Instructions for the task: Please copy out the data below word for word, leaving out the pictures.

══════════

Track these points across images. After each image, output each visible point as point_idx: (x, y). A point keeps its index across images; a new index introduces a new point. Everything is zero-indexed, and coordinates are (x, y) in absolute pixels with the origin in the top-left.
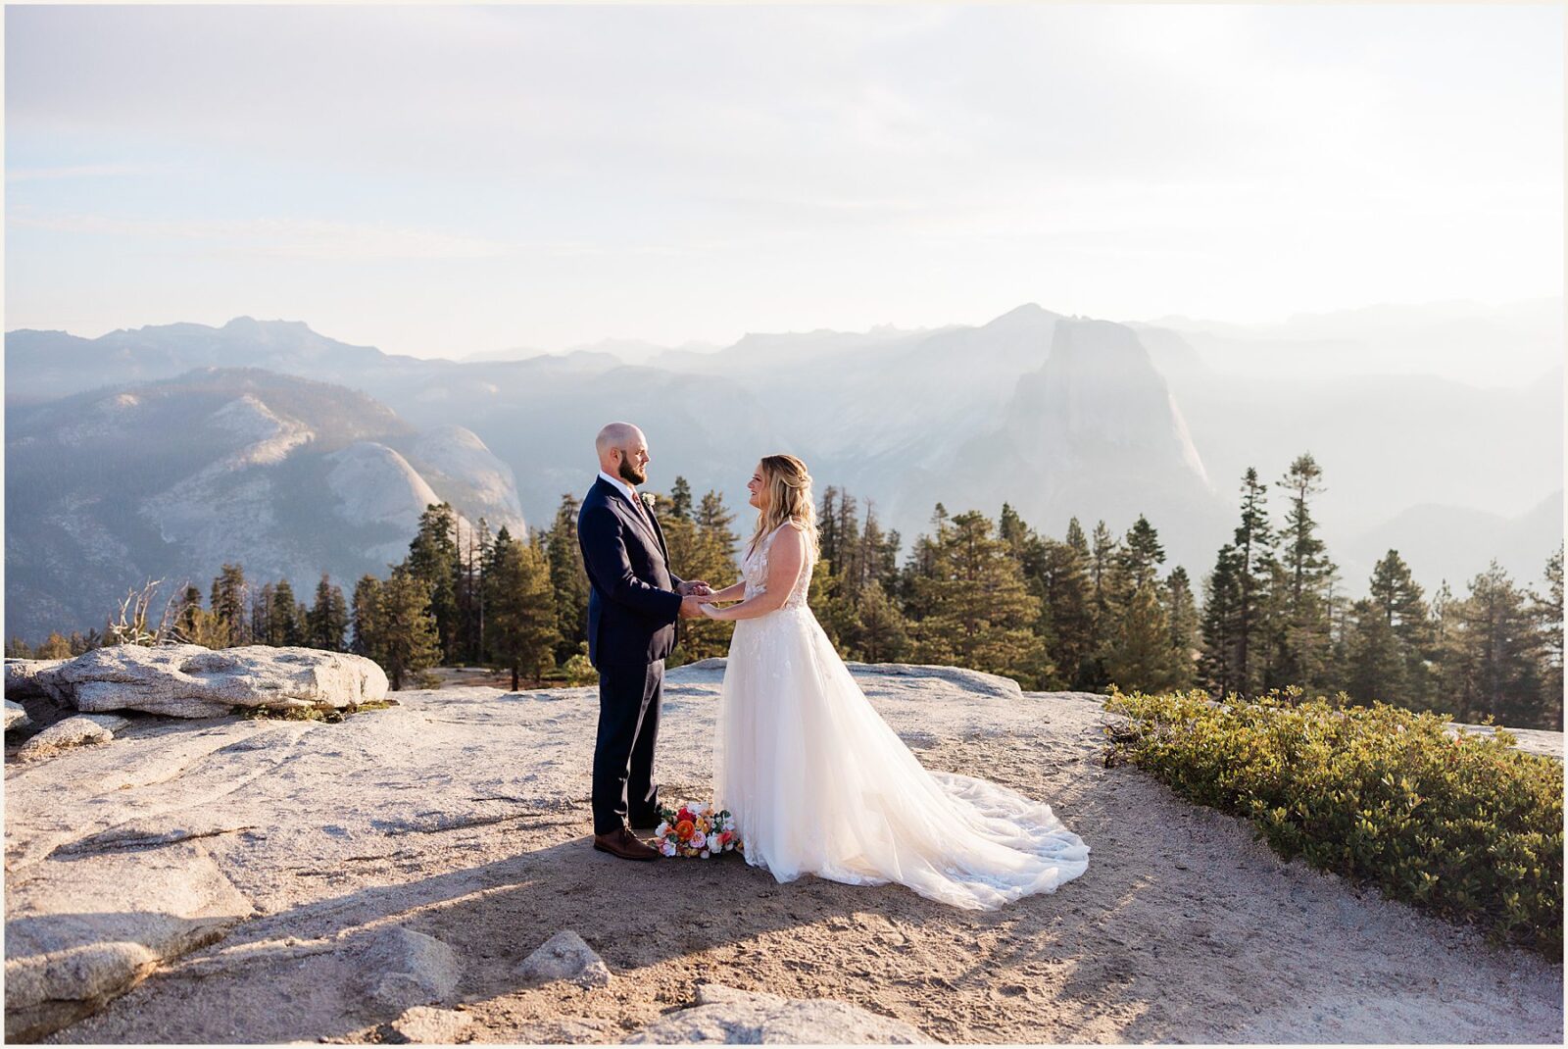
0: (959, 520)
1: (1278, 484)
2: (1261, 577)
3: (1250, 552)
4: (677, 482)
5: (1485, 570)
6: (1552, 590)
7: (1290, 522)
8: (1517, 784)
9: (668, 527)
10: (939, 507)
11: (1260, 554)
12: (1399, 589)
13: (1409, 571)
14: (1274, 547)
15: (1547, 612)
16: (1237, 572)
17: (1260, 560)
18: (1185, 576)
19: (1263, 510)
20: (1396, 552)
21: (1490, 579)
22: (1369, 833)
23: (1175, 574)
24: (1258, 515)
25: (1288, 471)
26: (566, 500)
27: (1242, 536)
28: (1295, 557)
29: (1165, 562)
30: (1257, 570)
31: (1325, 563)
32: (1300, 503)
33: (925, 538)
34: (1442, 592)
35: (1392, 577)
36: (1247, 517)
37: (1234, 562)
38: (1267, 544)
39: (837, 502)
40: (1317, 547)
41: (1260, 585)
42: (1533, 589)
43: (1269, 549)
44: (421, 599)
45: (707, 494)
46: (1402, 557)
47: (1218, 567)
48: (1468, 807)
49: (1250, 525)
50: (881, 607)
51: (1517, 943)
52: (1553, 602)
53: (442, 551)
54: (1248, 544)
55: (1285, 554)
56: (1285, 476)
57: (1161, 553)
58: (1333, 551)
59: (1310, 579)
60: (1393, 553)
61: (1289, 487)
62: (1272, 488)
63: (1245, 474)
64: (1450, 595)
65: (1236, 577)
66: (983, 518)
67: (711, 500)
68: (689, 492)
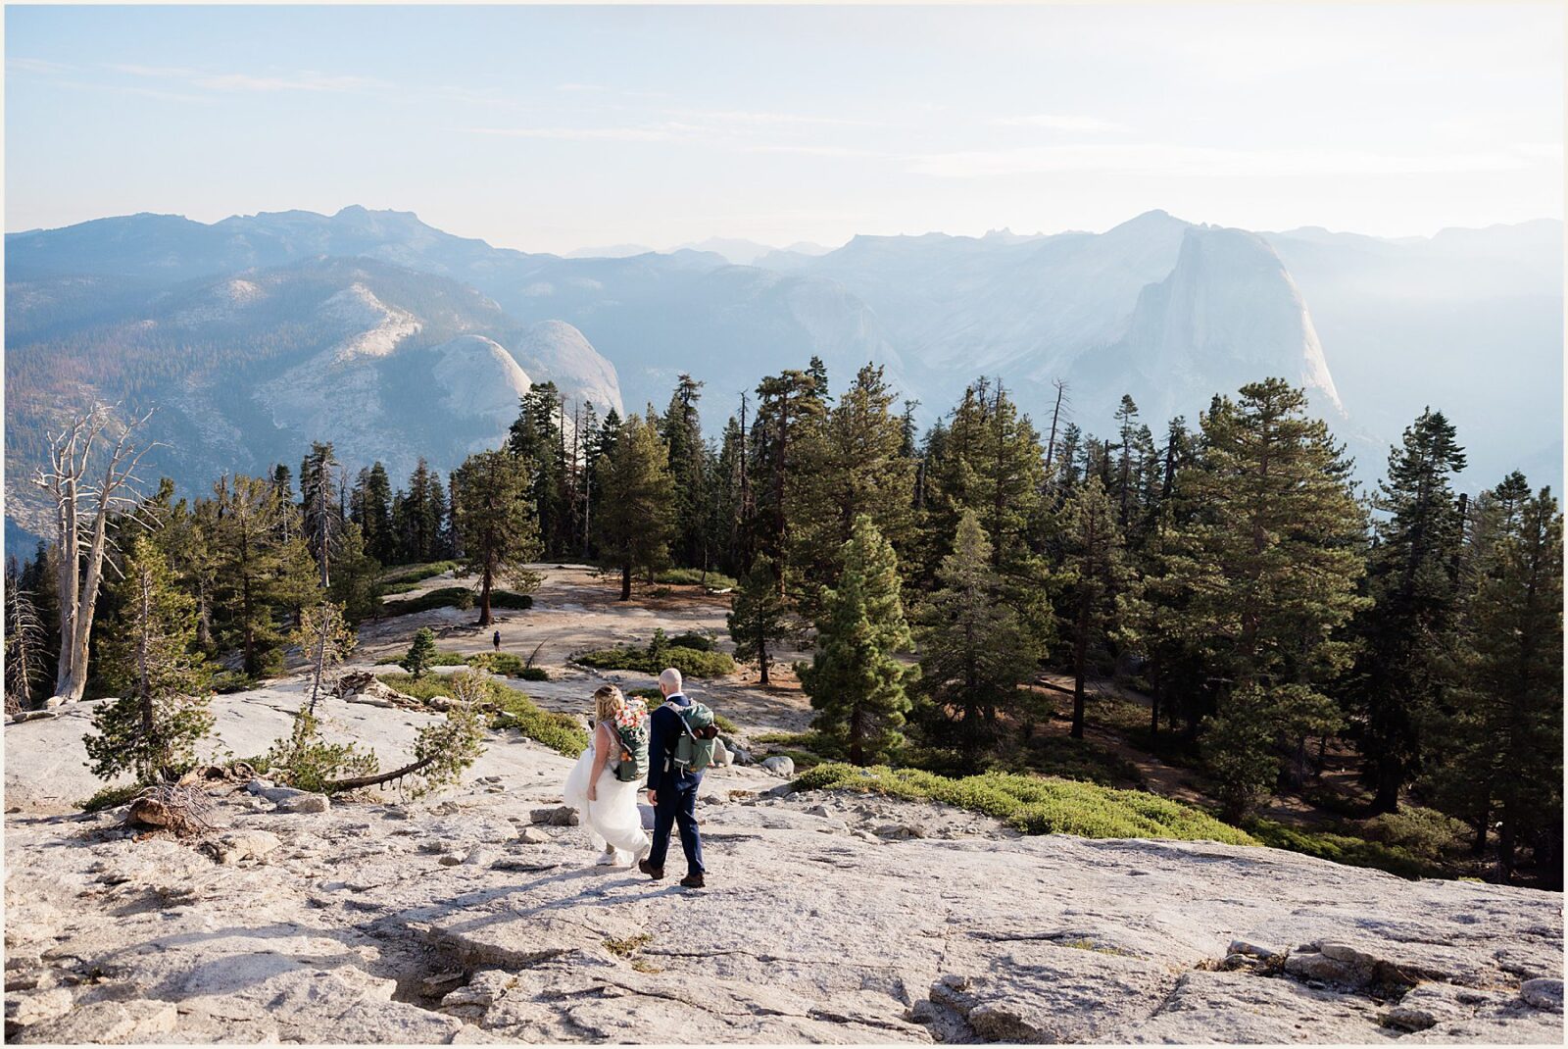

══════════

Expected output:
Track these points across images. After each image, output each visible point as point_idx: (x, y). A point keeps its index across images; a new index introduces a new point. Everything is zero-indexed, and coordinates are (x, y) in absolute pixels with the origin in the top-left.
0: (959, 520)
1: (1278, 484)
2: (1261, 577)
3: (1250, 552)
4: (677, 482)
5: (1485, 570)
6: (1552, 590)
7: (1290, 522)
8: (1517, 784)
9: (668, 527)
10: (939, 507)
11: (1260, 554)
12: (1399, 589)
13: (1409, 571)
14: (1274, 547)
15: (1547, 612)
16: (1237, 572)
17: (1260, 560)
18: (1185, 576)
19: (1263, 510)
20: (1396, 552)
21: (1490, 579)
22: (1369, 833)
23: (1175, 574)
24: (1258, 515)
25: (1288, 471)
26: (566, 500)
27: (1242, 536)
28: (1295, 557)
29: (1165, 562)
30: (1257, 570)
31: (1325, 563)
32: (1300, 503)
33: (925, 538)
34: (1442, 592)
35: (1392, 577)
36: (1247, 517)
37: (1234, 562)
38: (1267, 544)
39: (837, 502)
40: (1317, 547)
41: (1260, 585)
42: (1533, 589)
43: (1269, 549)
44: (421, 599)
45: (707, 494)
46: (1402, 557)
47: (1218, 567)
48: (1468, 807)
49: (1250, 525)
50: (881, 607)
51: (1517, 943)
52: (1553, 602)
53: (442, 551)
54: (1248, 544)
55: (1285, 554)
56: (1285, 476)
57: (1161, 553)
58: (1333, 551)
59: (1310, 579)
60: (1393, 553)
61: (1289, 487)
62: (1272, 488)
63: (1245, 474)
64: (1450, 595)
65: (1236, 577)
66: (983, 518)
67: (711, 500)
68: (689, 492)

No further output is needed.